[Task details] Rescale the material starting at the line containing "left knee: (503, 445, 11)" and ending at the line containing "left wrist: (751, 301, -24)". Write out every line in that span, leaving the "Person at" box lines unchanged, and multiply each keypoint's x and y pixel coordinates and its depth value by 1.35, rounding to whole numbers with halves rounded up.

[Data section]
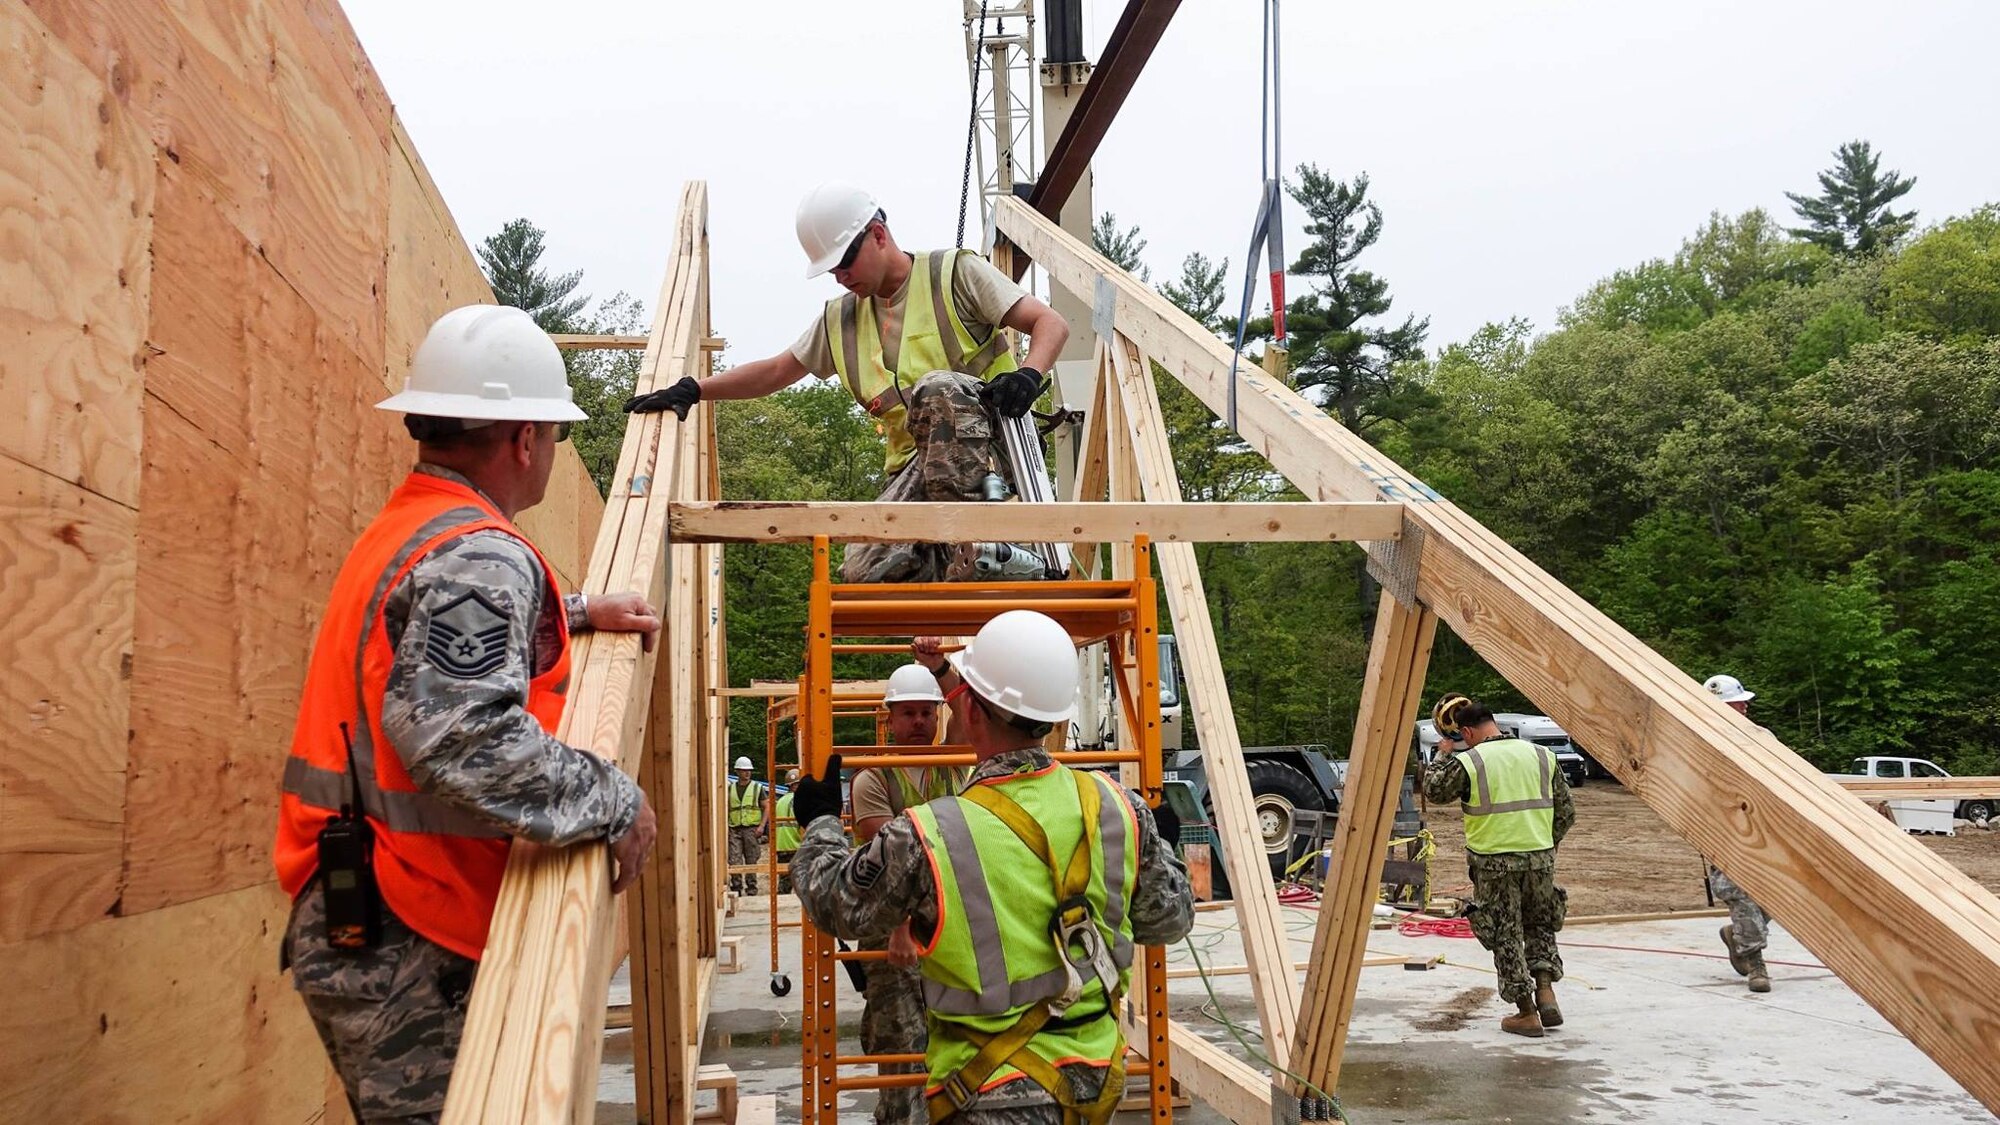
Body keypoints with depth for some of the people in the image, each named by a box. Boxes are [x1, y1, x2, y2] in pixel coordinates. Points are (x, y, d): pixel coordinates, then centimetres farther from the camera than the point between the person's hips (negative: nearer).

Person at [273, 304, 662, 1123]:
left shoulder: (401, 531, 13)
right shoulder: (479, 557, -19)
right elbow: (467, 736, -33)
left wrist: (580, 613, 26)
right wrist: (615, 804, -23)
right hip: (403, 942, -10)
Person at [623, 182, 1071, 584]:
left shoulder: (954, 272, 3)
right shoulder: (840, 320, 20)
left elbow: (1051, 323, -5)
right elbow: (776, 371, 26)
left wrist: (1028, 374, -26)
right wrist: (692, 390, 16)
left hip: (988, 441, -4)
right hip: (918, 467, 4)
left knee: (936, 389, -39)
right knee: (865, 575, -23)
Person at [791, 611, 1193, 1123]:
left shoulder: (921, 841, -22)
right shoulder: (1118, 809, -10)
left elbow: (833, 904, -2)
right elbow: (1168, 921, 6)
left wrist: (820, 821, 17)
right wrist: (1161, 847, 26)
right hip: (1098, 1076, 7)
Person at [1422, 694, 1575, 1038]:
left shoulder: (1466, 762, -10)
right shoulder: (1542, 756, 3)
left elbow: (1433, 790, 5)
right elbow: (1566, 811, 7)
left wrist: (1444, 755, 16)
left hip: (1494, 862, -3)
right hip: (1540, 858, 4)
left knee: (1506, 936, 7)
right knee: (1540, 925, 23)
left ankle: (1526, 1013, 10)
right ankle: (1545, 991, 10)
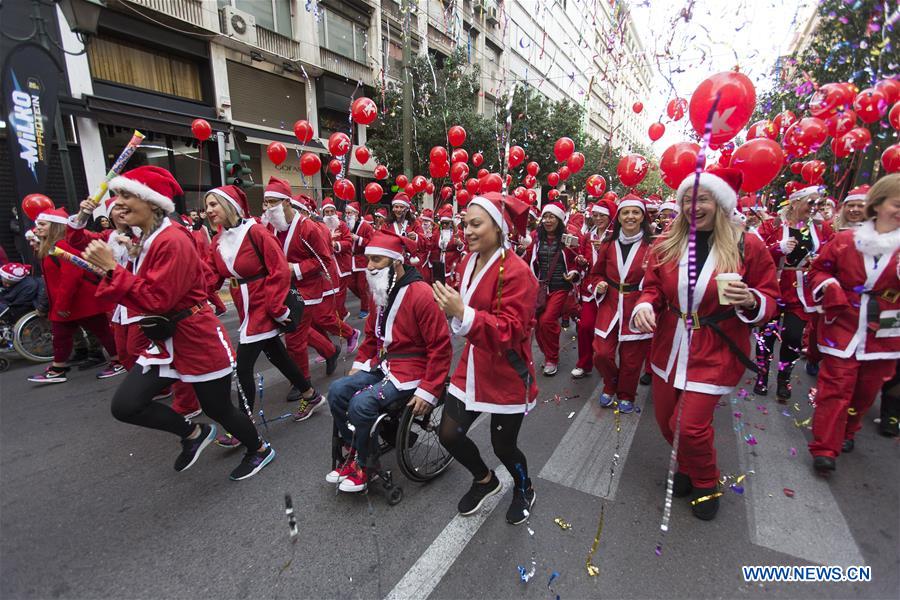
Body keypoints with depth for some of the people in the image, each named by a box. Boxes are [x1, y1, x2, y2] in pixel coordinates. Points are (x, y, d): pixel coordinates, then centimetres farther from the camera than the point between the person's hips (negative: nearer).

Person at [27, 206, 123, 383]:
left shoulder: (64, 245, -19)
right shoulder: (49, 247, 16)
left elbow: (71, 276, -26)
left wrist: (62, 304, -22)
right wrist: (58, 304, 20)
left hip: (83, 301, -11)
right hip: (66, 304, 11)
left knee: (101, 331, -1)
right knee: (61, 334, 16)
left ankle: (119, 362, 9)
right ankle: (57, 370, 26)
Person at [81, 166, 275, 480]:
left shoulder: (173, 241, -21)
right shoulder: (146, 240, 9)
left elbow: (157, 300, -23)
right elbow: (140, 292, 11)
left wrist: (112, 268, -21)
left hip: (198, 341, -8)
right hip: (164, 341, 9)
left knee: (219, 409, 7)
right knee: (124, 405, 0)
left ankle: (260, 450, 32)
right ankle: (193, 433, 22)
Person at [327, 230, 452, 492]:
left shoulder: (421, 294, -21)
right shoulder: (380, 291, 7)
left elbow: (441, 348, -21)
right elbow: (372, 334, 20)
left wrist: (428, 391, -21)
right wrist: (360, 364, 10)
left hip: (411, 370, -8)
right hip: (382, 364, 9)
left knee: (361, 404, -22)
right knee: (337, 390, -3)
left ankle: (361, 466, 5)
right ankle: (352, 452, 15)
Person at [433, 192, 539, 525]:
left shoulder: (517, 272, -20)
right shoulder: (468, 263, 3)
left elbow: (510, 330, -25)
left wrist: (462, 313, -36)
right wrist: (452, 309, 0)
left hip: (507, 373, -6)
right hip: (473, 366, 7)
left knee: (503, 445, 11)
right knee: (449, 434, 9)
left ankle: (524, 489, 48)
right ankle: (485, 480, 42)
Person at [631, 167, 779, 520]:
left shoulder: (748, 247, -7)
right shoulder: (666, 245, 0)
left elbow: (770, 300, -1)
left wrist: (751, 301, -24)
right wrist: (645, 305, -17)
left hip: (715, 352, -4)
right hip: (670, 348, 4)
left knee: (689, 426, -6)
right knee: (665, 419, 14)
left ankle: (706, 485, 28)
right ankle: (687, 467, 47)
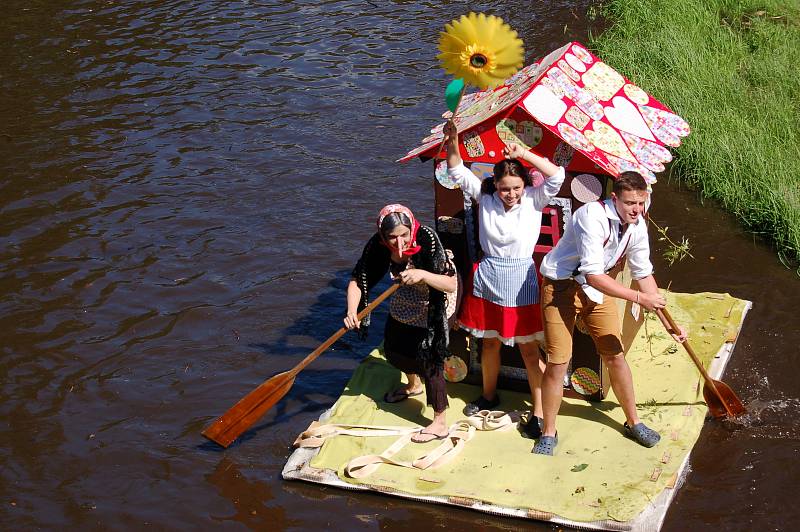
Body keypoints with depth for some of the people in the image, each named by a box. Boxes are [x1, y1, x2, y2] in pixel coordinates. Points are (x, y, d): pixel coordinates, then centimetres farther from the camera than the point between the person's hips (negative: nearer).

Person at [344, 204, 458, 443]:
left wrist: (422, 274, -56)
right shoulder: (378, 245, -26)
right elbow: (357, 280, -21)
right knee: (393, 349, 21)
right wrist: (352, 311, -38)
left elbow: (451, 284, -40)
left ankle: (440, 424, 4)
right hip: (405, 303, 6)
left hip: (432, 305, -6)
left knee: (428, 358, -8)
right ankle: (414, 385, 53)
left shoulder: (427, 239, -38)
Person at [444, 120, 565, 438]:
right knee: (489, 341, 18)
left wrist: (523, 154, -26)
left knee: (528, 347, 0)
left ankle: (539, 411, 7)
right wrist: (453, 143, -19)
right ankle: (489, 396, 38)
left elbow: (556, 176, -22)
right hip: (488, 278, 3)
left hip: (520, 280, -3)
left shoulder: (534, 200, -8)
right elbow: (458, 172, -3)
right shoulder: (485, 198, -1)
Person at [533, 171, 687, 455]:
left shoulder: (637, 226, -5)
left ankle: (633, 422, 29)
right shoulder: (592, 217, -29)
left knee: (616, 356, 9)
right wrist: (638, 298, -33)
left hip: (598, 289, 6)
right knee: (557, 363, -5)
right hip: (562, 286, -6)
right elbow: (592, 275, -34)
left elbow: (644, 274, 7)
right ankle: (548, 433, 12)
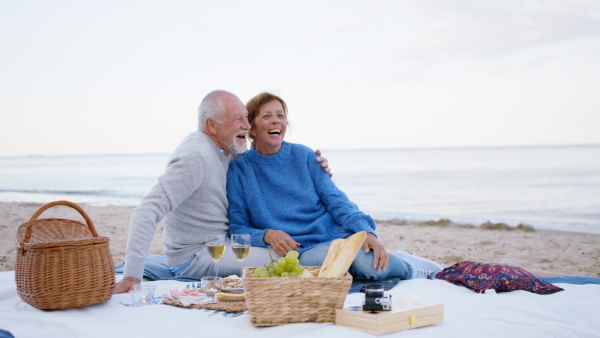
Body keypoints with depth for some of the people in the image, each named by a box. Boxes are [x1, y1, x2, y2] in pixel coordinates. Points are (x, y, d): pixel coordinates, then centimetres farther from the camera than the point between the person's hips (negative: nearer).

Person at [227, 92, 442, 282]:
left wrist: (366, 231, -15)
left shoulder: (303, 155, 8)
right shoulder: (239, 170, 3)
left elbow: (336, 201, 2)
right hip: (303, 250, -1)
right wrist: (267, 235, -19)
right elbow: (238, 229, 3)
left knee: (370, 264, -31)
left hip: (338, 234, 2)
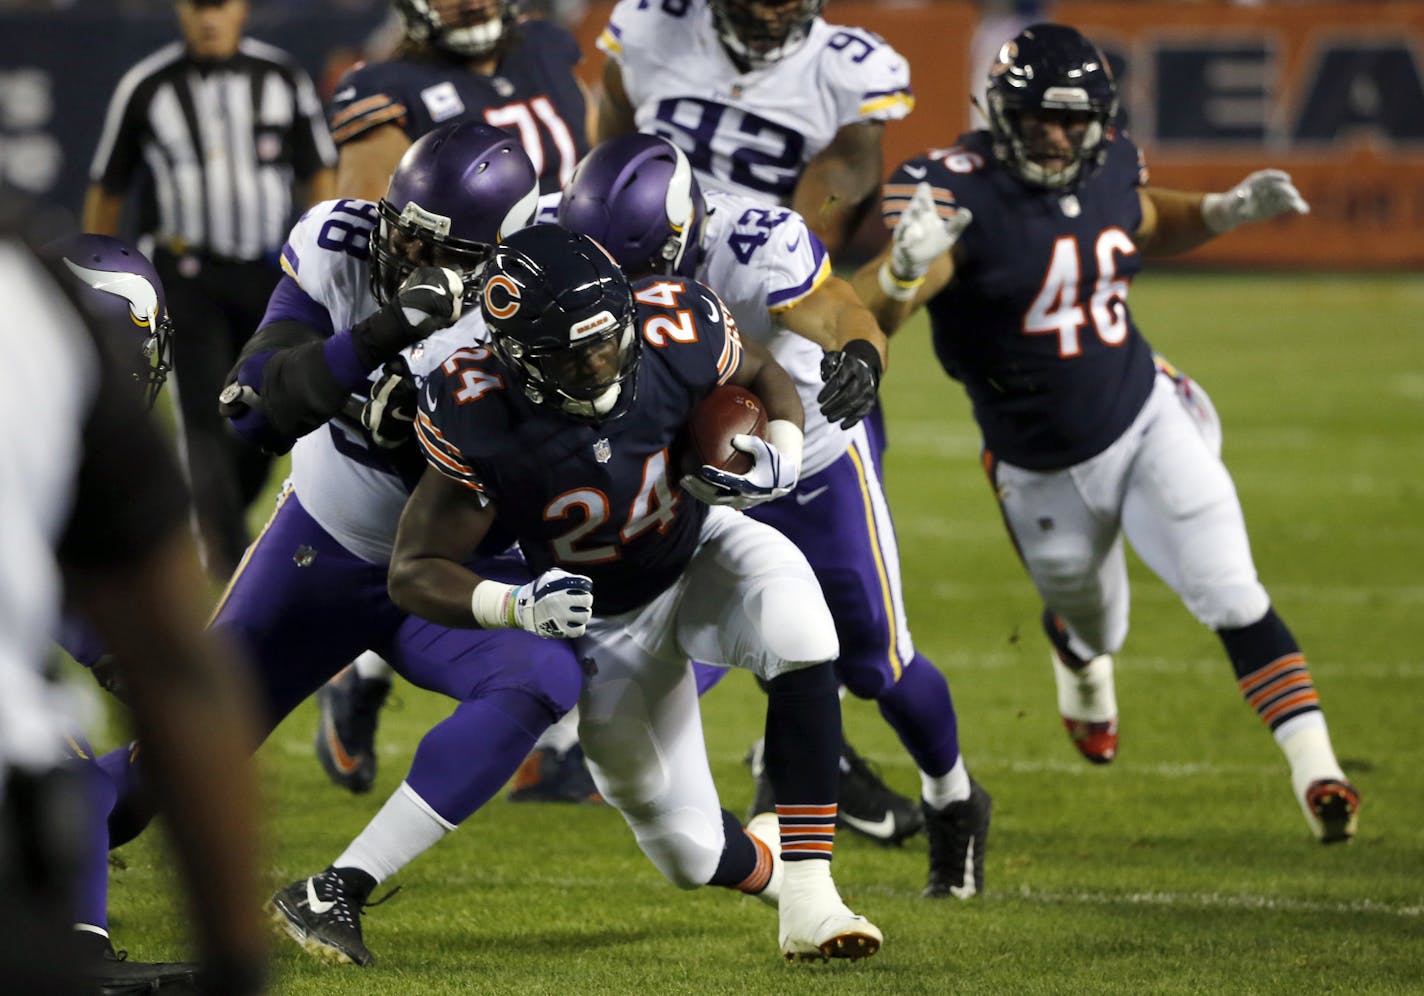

[Result of the task]
left knee: (679, 601, 15)
right knee: (606, 586, 12)
left ankle: (707, 660, 65)
right ankle: (655, 648, 57)
Person at [631, 167, 779, 520]:
left shoulder: (1010, 333, -9)
right shoulder: (899, 331, 0)
left elbow: (1040, 405, -1)
left wrist: (1014, 406, -32)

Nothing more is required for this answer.